TASK INPUT →
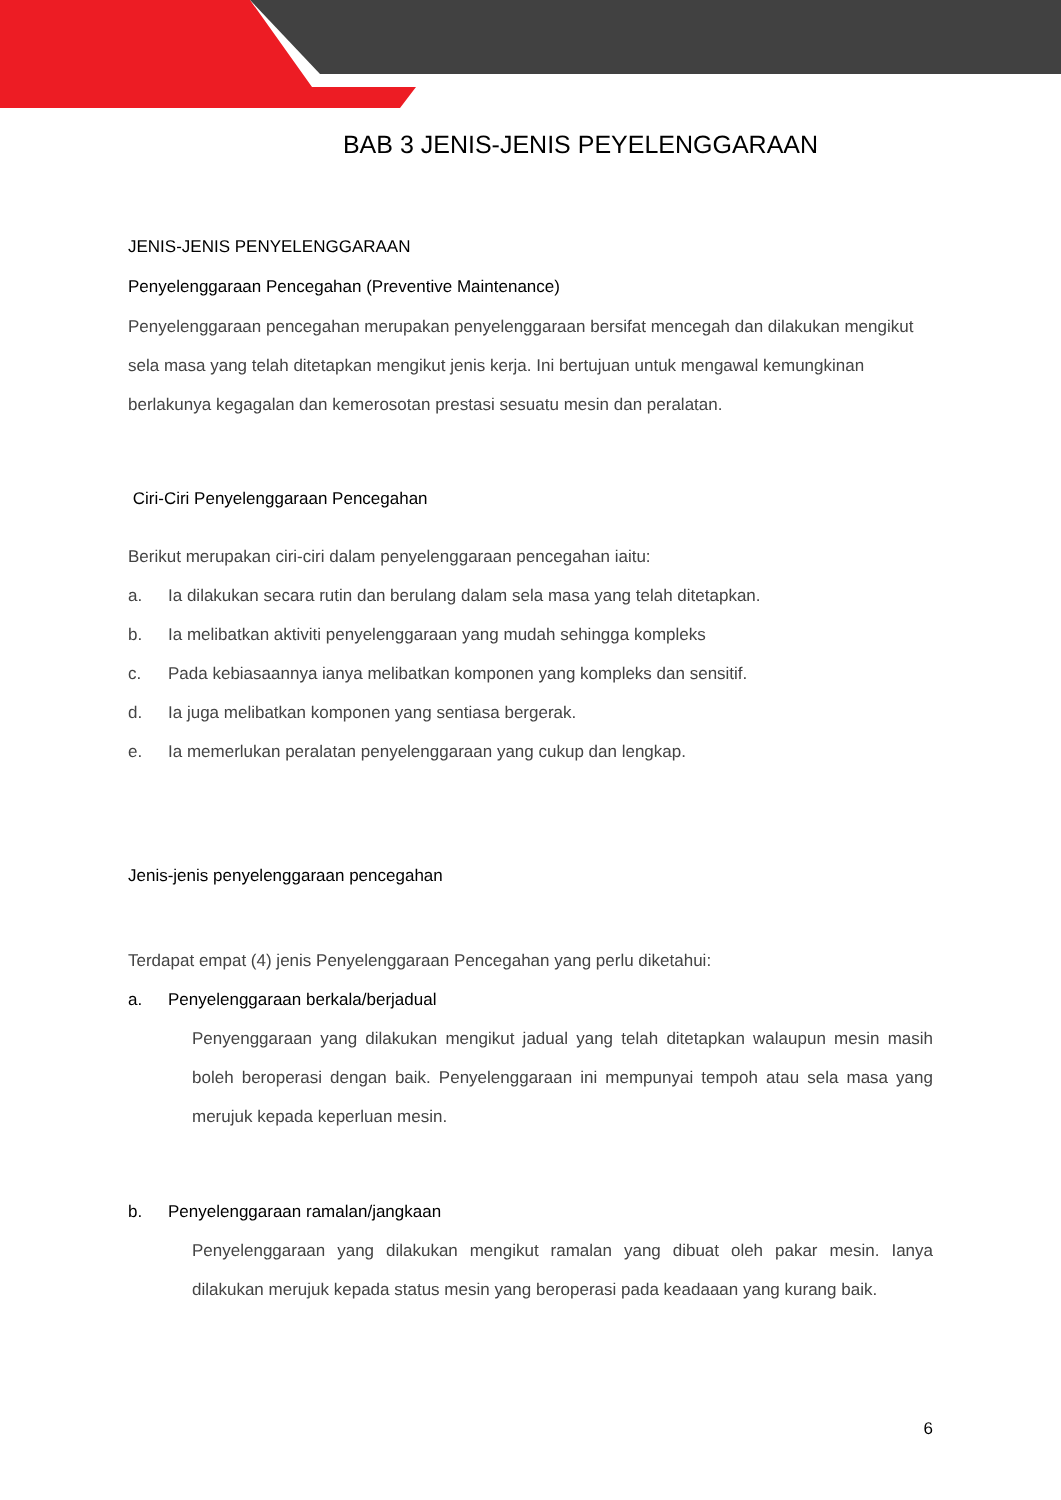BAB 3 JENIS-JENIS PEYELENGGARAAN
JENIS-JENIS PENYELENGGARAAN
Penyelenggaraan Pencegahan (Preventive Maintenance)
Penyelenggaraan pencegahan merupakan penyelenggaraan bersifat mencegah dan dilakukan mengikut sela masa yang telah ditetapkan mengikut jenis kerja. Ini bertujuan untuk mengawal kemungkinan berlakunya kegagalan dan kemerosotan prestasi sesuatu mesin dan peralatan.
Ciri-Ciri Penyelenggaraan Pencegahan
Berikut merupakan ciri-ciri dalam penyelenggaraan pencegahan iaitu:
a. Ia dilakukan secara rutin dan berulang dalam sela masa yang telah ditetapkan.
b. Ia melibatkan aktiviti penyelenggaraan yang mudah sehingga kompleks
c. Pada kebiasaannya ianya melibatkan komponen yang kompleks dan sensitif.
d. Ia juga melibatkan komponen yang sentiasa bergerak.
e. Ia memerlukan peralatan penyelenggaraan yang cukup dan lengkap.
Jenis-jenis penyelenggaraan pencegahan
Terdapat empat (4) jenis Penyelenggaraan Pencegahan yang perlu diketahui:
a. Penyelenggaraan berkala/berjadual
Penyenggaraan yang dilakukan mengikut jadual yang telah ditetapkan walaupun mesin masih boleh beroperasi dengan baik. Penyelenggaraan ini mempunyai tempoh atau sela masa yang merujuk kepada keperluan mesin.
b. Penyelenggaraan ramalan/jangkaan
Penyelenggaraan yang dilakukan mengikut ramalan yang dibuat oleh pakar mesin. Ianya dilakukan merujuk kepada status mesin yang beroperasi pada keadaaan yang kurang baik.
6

TO-DO ITEM → Print each record exactly as it stands, omitting the pictures.

EXERCISE RESPONSE →
BAB 3 JENIS-JENIS PEYELENGGARAAN
JENIS-JENIS PENYELENGGARAAN
Penyelenggaraan Pencegahan (Preventive Maintenance)
Penyelenggaraan pencegahan merupakan penyelenggaraan bersifat mencegah dan dilakukan mengikut sela masa yang telah ditetapkan mengikut jenis kerja. Ini bertujuan untuk mengawal kemungkinan berlakunya kegagalan dan kemerosotan prestasi sesuatu mesin dan peralatan.
Ciri-Ciri Penyelenggaraan Pencegahan
Berikut merupakan ciri-ciri dalam penyelenggaraan pencegahan iaitu:
a. Ia dilakukan secara rutin dan berulang dalam sela masa yang telah ditetapkan.
b. Ia melibatkan aktiviti penyelenggaraan yang mudah sehingga kompleks
c. Pada kebiasaannya ianya melibatkan komponen yang kompleks dan sensitif.
d. Ia juga melibatkan komponen yang sentiasa bergerak.
e. Ia memerlukan peralatan penyelenggaraan yang cukup dan lengkap.
Jenis-jenis penyelenggaraan pencegahan
Terdapat empat (4) jenis Penyelenggaraan Pencegahan yang perlu diketahui:
a. Penyelenggaraan berkala/berjadual
Penyenggaraan yang dilakukan mengikut jadual yang telah ditetapkan walaupun mesin masih boleh beroperasi dengan baik. Penyelenggaraan ini mempunyai tempoh atau sela masa yang merujuk kepada keperluan mesin.
b. Penyelenggaraan ramalan/jangkaan
Penyelenggaraan yang dilakukan mengikut ramalan yang dibuat oleh pakar mesin. Ianya dilakukan merujuk kepada status mesin yang beroperasi pada keadaaan yang kurang baik.
6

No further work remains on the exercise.